Die Schilderung der Folter mit Elektroschocks, Feuer und Waterboarding, die Injektion von Thiopental als Wahrheitsserum sowie die Beschreibung des psychischen Drucks durch die Bedrohung von Allegs Frau und Kindern stehen im Mittelpunkt des Berichts La Question. Ein erster Vorabdruck sollte im Juli 1957 in der L’Humanité veröffentlicht werden, fiel aber der Pressezensur und einer Beschlagnahmung der entsprechenden Auflage zum Opfer. Alleg wurde nach öffentlichen Protesten einem zivilen Gericht übergeben, was ihm möglicherweise das Leben rettete. Jérôme Lindon, der Verleger des Résistance-Verlages Éditions de Minuit, veröffentlichte das Dokument am 12. Februar 1958 als Buch. Binnen zwei Wochen wurden über 60.000 Exemplare verkauft.[4] Trotz der Proteste von André Malraux, François Mauriac und Jean-Paul Sartre wurde das Buch am 27. März verboten und die verbleibenden Exemplare der ersten Auflage beschlagnahmt.[4] Als Begründung wurde die Untergrabung des Wehrwillens und der Verteidigung Frankreichs genannt (participation à une entreprise de démoralisation de l’armée, ayant pour objet de nuire à la défense nationale[5][2]). In der Schweiz wurde das Buch erneut aufgelegt[6], bis Ende 1958 wurden 162.000 Exemplare in Frankreich abgesetzt.[7]
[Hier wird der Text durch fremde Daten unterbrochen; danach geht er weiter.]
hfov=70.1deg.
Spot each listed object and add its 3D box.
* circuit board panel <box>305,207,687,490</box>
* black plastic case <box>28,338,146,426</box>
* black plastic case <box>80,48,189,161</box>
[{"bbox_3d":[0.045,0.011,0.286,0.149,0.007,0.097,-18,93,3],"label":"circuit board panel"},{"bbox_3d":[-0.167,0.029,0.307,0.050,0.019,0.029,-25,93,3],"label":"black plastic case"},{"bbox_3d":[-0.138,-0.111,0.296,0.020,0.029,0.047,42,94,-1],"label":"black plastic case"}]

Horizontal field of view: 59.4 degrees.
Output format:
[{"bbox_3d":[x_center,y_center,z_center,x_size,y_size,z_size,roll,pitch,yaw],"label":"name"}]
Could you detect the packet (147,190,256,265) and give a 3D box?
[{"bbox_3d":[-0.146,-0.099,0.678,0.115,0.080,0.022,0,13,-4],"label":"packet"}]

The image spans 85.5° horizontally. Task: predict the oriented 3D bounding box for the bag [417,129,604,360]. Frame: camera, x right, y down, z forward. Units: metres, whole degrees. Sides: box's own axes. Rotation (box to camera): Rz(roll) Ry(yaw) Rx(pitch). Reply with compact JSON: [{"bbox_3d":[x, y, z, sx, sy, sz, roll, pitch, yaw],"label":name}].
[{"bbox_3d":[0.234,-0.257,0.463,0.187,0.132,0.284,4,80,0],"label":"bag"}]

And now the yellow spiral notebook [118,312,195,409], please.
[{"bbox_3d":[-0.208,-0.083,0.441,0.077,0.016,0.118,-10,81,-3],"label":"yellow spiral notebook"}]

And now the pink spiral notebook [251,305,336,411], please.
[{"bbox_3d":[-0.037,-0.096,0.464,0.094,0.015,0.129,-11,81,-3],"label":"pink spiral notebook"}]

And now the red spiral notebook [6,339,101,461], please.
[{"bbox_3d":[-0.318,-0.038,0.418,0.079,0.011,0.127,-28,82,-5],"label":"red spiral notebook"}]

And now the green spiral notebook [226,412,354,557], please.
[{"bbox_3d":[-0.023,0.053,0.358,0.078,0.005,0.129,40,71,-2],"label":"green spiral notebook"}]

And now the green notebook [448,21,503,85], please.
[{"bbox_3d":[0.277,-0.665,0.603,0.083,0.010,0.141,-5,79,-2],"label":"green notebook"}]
Trotz der Zensur wurde La Question auch weiterhin in Frankreich gedruckt und vertrieben.[8] Die französische Regierung widersprach der Darstellung Allegs und entlastete die beschuldigten Offiziere.[9]
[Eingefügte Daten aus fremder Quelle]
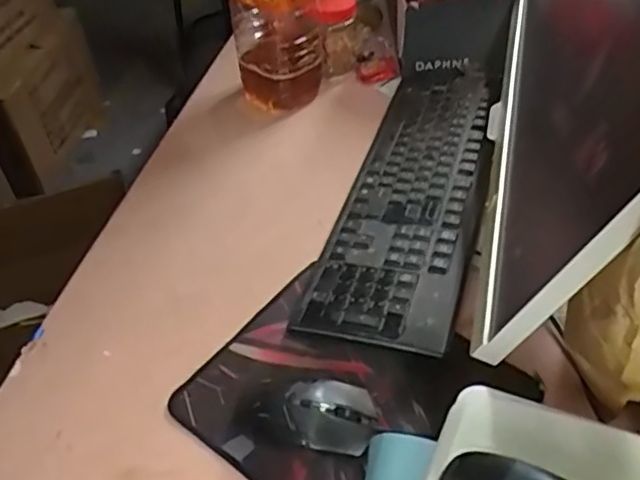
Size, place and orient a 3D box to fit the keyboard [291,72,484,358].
[{"bbox_3d":[0.101,-0.067,0.705,0.139,0.024,0.436,10,47,13],"label":"keyboard"}]

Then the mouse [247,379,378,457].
[{"bbox_3d":[-0.010,0.140,0.524,0.107,0.035,0.061,6,47,10],"label":"mouse"}]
Der in einer nüchternen Sprache gehaltene Bericht öffnete einen Blick auf die später als „Französische Doktrin“ bekannt gewordenen Methoden zur staatlichen Bekämpfung von Untergrund- und Widerstandsbewegungen. Dazu gehörte vor allem das so genannte „Verschwindenlassen“ von Verdächtigen, was die massenhafte, oft geheim durchgeführte Verhaftung von verdächtigen Zivilisten, deren systematische Folter und häufig nachfolgende illegale Tötung umfasste. Trotz der erheblichen innenpolitischen Kritik exportierte Frankreich diese maßgeblich von dem Offizier Roger Trinquier entwickelten Methoden durch Entsendung von Militärberatern nach dem Algerienkrieg unter anderem nach Lateinamerika. Dort spielten sie von den 1960er- bis zu den 1980er-Jahren eine zentrale Rolle beim gewaltsamen Verschwinden und der Ermordung zehntausender Menschen (Desaparecidos) durch die Pinochet-Diktatur in Chile, die Argentinische Militärdiktatur und die Militärregierungen zahlreicher weiterer Staaten.[10]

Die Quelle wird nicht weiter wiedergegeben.